[Written request a]:
Answer these questions about the page on building a Robots.txt honeypot, giving each answer on its own line with the matching mark:
(i) According to Google, what is Robots.txt not a mechanism for?
(ii) What two measures does the page suggest for keeping a web page out of Google?
(iii) Which features on Amazon.com does the page say are off limits?

[Selected extract]:
Create a Robots.txt Honeypot Cyber Counterintelligence Tool

Video Overview of this Blog Post

What is the Robots.txt File?

The Robots.txt is just a simple text file meant to be consumed by search engines and web crawlers containing structured text that explains rules for crawling your website.

In theory, the Search Engines are supposed to honor the Robot.txt rules and not scan any URLs in the Robots.txt file if told not to.

Robots.txt was supposed to help avoid overloading websites with requests. According to Google, it is not a mechanism for keeping a webpage out of Google Search results.

If you really want to keep a web page out of Google you should try adding a noindex tag reference or password-protect the page.

With a Robots.txt file, you can create rules for user agents specifying what directories they can access or disallow them all. It all sounds OK in principal but on the internet, nobody really plays by the rules.

In fact, the Robots.txt file is one of the first places a bad guy might look for information on how your website is structured.

Too many websites make the mistake of using the Robot.txt file without giving thought to the fact they might be rewarding possible OSINT or hacking reconnaissance efforts at the same time.

A Look at Amazon.com’s Robots.txt File

If we take a quick look a big website like Amamzon.com to see what their Robots.txt file looks like all we have to do is load up this URL.

https://www.amazon.com/robots.txt

What files or directories does Amazon tell the Google search engine not to crawl or index?

It looks like account access login and email a friend features are off limits so these are the first places a hacker will be looking.

More Sample Robots.txt files from Google

# Example 1: Block only Googlebot
User-agent: Googlebot
Disallow: /

# Example 2: Block Googlebot and Adsbot
User-agent: Googlebot
User-agent: AdsBot-Google
Disallow: /

# Example 3: Block all but AdsBot crawlers
User-agent: *,
Disallow: /

You can find more detailed information on how to make more complex robots.txt files over on the Google Search Central area for developers.

What is Counterintelligence?

Counterintelligence typically describes an activity aimed at protecting an agency’s intelligence program from an opposition’s intelligence service.

[Supplied material]:
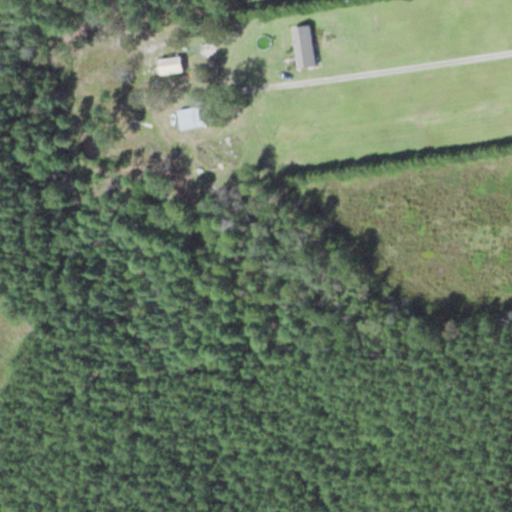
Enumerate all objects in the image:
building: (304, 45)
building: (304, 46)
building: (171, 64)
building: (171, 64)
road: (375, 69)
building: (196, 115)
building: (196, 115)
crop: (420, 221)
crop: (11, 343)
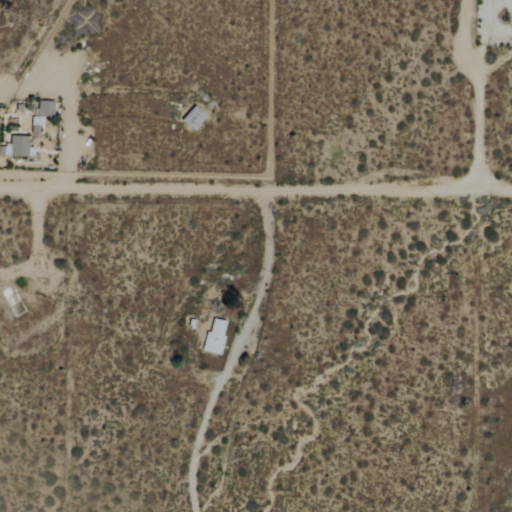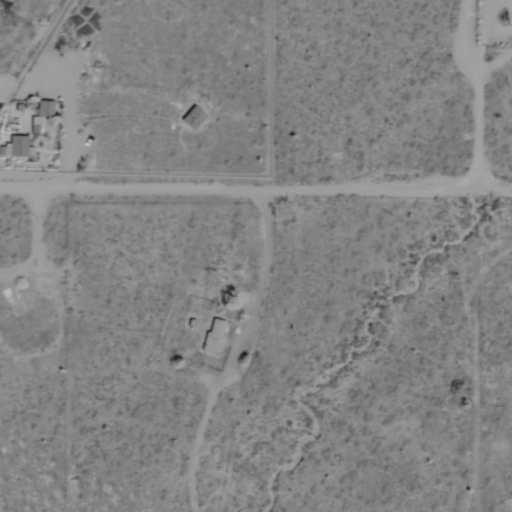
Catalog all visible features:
==
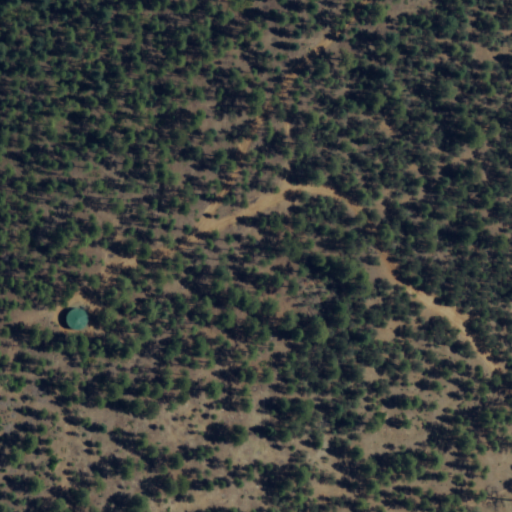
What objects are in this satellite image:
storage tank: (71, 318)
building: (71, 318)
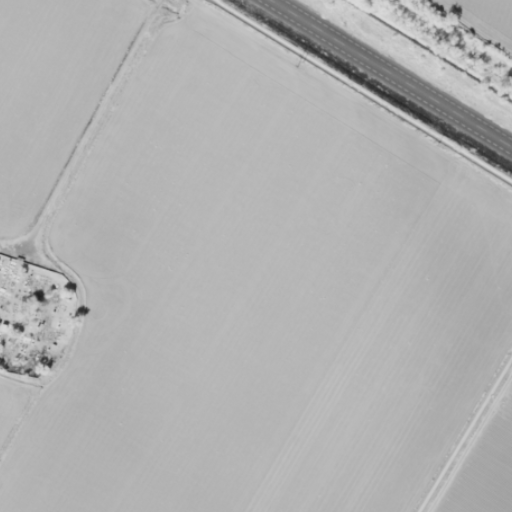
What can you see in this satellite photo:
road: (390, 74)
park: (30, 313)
==
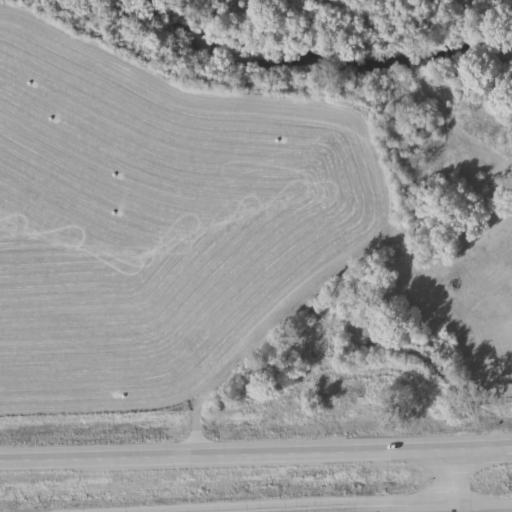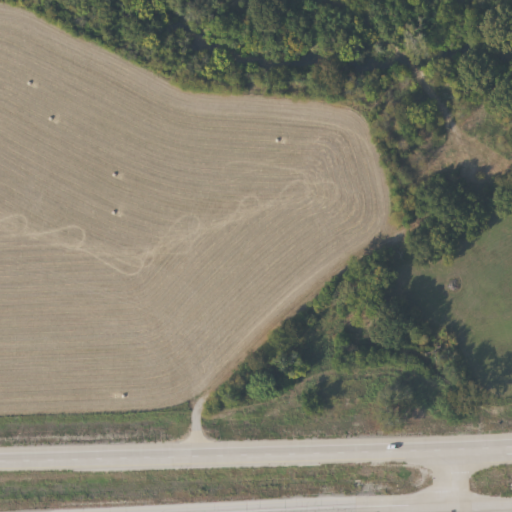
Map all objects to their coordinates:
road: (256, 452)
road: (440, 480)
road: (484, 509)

[Written request b]:
Return every line of the records that contains the word "objects".

[Final result a]:
(i) Keeping a webpage out of Google Search results.
(ii) Adding a noindex tag reference or password-protecting the page.
(iii) Account access login and email a friend features.

[Final result b]:
Enumerate all objects in the image:
What objects are in this satellite image:
Map all objects to their coordinates:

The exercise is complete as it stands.